HOLBEIN, Hans the Younger
(b. 1497, Augsburg, d. 1543, London)

Portrait of Jakob Meyer zum Hasen

1516
Oil on linden panel, 40 x 32 cm
Kunstmuseum, Öffentliche Kunstsammlung, Basel

There is a companion-piece of this painting, the portrait of the sitter's wife, Dorothea Meyer, née Kannengiesser.

The transference of artistic knowledge and material from Italy northwards through the Alpine passes during the late fifteenth and early sixteenth century led to the emergence of Italianate portrait-construction in Germany. This was being practiced with increasing confidence by the time Holbein received his first commissions. Dürer was crucial here, primarily through his Venetian visits in 1496-7 and 1506. Holbein eschewed most of the emotionalism intricately bound up in Dürer's view of the world and once having developed his ability to make a calm appraisal of the sitter's condition, as demonstrated here, maintained it throughout his career. This has led to the mistaken belief that little or nothing changed in his technique over thirty-five years.

As a result of the power and poise of Holbein's preliminary silverpoint portrait, line dominates over colour and texture throughout the painting, except, ironically, in the face. The lines of the bunched fingers compel attention more against the undifferentiated dark jacket, and the illustrative rigour of the architectural background belies the subtlety of light and shadow in the face, perhaps revealing an overly self conscious borrowing of Italianate design at this early stage in the artist's career.

The portrait seems to have had a personal function, as the mayor and his wife are informally, if splendidly, dressed. Meyer's main concern would have been the proud display of his wealth, which had enabled this merchant's son to become the first mayor of Basel who was not from the city's upper class but a representative of the guilds. The coin that Meyer holds out prominently towards the viewer presumably refers first and foremost to his occupation as a moneychanger, and only secondarily to the right of the city of Basel, confirmed in 1516 by the Emperor Maximilian (emperor 1486-1519), to mint gold coins. The numerous gold rings on Mayer's left hand vividly demonstrate his prosperity. With his right index finger he points discreetly at his wife, who is likewise richly arrayed, in her case in pearls and gold chains, and clothes and bonnet that are expensively embroidered and laced with gold thread. Even the architecture - with its glossy columns of red veined marble, richly decorated frieze with classical acanthus leaves, and expensively coffered barrel vaulting borrowed from Italian Renaissance architecture - creates a splendid frame for the figures. Holbein places the self assured man in front of the solid pier, thus underlining his physical dominance vis-à-vis the petite woman, who is seated against a monochrome blue background.

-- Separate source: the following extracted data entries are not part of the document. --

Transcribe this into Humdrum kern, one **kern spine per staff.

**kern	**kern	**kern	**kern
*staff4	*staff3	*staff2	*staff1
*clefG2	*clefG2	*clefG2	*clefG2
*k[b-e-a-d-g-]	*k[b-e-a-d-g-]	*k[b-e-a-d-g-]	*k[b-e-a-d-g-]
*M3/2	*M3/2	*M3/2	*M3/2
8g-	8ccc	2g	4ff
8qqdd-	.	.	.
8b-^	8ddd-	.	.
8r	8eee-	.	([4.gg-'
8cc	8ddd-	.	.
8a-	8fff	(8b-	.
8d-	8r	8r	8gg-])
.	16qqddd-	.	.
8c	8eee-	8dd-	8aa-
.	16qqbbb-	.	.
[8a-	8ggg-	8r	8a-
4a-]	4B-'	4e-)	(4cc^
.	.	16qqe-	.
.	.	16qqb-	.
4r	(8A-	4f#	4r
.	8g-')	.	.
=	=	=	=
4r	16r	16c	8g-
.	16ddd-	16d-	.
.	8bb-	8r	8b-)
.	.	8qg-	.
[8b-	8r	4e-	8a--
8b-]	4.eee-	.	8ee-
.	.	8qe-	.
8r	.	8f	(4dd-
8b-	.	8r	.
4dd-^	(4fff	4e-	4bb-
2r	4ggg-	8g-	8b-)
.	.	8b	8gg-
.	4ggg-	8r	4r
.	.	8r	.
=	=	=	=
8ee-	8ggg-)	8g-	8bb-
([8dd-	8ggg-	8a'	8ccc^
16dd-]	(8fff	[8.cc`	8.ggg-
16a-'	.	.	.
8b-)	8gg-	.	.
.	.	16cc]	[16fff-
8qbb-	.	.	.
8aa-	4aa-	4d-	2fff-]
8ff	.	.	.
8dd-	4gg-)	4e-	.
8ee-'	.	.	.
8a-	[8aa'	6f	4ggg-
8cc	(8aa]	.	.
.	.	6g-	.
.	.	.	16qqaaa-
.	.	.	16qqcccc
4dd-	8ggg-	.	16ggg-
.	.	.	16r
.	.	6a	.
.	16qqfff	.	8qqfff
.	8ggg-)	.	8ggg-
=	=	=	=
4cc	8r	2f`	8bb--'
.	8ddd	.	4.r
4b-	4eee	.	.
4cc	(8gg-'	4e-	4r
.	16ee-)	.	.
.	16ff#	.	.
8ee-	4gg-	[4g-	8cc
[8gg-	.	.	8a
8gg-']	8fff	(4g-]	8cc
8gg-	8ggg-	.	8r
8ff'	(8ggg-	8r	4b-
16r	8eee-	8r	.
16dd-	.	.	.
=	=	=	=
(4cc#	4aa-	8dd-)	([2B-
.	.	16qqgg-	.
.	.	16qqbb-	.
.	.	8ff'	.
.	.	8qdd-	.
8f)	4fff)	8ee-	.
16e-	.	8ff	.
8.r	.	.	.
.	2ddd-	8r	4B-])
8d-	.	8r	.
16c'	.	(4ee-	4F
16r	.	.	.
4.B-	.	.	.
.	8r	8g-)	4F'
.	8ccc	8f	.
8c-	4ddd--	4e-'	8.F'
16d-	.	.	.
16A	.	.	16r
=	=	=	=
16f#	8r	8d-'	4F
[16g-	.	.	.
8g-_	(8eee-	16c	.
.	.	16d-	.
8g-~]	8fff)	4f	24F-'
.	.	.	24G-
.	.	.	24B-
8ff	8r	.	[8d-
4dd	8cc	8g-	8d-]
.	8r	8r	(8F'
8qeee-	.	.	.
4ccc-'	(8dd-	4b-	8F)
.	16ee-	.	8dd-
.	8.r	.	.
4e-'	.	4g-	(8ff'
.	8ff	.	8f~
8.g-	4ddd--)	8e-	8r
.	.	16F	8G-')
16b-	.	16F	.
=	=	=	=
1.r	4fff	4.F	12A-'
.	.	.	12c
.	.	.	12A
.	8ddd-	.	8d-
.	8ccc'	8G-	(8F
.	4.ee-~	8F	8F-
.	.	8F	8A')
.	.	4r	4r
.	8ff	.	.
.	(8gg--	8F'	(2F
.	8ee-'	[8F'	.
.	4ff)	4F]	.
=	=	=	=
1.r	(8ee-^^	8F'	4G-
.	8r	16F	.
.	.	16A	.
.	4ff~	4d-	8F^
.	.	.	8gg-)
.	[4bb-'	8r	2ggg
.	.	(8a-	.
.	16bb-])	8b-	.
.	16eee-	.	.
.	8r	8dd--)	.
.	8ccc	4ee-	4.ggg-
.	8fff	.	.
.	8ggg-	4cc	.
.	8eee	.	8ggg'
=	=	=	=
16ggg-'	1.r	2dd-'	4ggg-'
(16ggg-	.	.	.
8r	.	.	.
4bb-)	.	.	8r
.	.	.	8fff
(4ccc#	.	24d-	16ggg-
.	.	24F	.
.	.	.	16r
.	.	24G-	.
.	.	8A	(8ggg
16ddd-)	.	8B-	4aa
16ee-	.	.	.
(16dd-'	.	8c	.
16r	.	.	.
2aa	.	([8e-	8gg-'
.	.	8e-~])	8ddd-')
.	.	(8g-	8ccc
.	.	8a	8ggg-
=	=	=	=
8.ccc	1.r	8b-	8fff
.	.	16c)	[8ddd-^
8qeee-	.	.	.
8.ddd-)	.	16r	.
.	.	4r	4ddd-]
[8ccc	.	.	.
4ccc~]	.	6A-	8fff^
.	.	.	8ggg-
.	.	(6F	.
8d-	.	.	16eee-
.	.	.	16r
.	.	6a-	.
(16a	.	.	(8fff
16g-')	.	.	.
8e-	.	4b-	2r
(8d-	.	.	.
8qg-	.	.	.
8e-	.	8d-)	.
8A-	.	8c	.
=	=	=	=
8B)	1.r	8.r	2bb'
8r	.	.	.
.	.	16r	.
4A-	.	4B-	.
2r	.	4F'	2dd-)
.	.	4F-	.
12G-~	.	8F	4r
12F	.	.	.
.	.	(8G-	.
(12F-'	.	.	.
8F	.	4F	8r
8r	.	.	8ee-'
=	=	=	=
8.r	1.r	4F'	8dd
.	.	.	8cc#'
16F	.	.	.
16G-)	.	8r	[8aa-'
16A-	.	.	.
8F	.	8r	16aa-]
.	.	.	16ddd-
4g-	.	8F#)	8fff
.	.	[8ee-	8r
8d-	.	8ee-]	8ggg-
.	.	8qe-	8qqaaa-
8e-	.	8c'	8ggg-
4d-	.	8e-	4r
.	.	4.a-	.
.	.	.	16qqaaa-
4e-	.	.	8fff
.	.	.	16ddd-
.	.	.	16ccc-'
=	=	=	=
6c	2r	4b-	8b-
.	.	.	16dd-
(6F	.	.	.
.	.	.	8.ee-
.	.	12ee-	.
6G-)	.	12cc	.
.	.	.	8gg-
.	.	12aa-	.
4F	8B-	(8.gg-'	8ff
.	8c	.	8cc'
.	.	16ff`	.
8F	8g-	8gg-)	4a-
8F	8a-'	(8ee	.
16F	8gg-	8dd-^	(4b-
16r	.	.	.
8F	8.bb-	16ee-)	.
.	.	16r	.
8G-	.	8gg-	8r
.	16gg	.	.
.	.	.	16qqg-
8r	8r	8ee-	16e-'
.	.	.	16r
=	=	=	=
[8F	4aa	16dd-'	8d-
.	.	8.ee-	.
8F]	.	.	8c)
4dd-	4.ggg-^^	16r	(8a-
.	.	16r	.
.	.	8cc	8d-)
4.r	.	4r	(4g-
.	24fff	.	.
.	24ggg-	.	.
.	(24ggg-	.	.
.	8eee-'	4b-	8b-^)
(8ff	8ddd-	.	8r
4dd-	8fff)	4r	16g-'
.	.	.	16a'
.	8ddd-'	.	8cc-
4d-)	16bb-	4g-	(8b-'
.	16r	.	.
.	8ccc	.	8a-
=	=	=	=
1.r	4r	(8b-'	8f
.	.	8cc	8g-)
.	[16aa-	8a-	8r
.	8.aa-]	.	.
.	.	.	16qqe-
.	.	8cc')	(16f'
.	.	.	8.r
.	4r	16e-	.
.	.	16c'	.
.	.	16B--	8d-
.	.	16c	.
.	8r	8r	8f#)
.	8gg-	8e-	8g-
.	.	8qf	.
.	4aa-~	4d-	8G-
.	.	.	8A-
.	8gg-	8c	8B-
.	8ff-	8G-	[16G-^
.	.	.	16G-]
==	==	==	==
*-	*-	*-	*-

In a small cartouche in the frieze above the head of Jakob Meyer, mayor of Basel, Hans Holbein has signed the double portrait with his initials and dated it 1516. This is the first time Holbein, still an apprentice painter, emerges from anonymity. The architecture provides a link between the two portraits and creates a shared space for the figures; prior to Holbein, such a pictorial concept was unknown in Basel panel painting. The same applies to the decorative elements on the architecture, derived from the Italian Renaissance, such as the coffered vault and the acanthus leaf frieze, which incorporates two putti.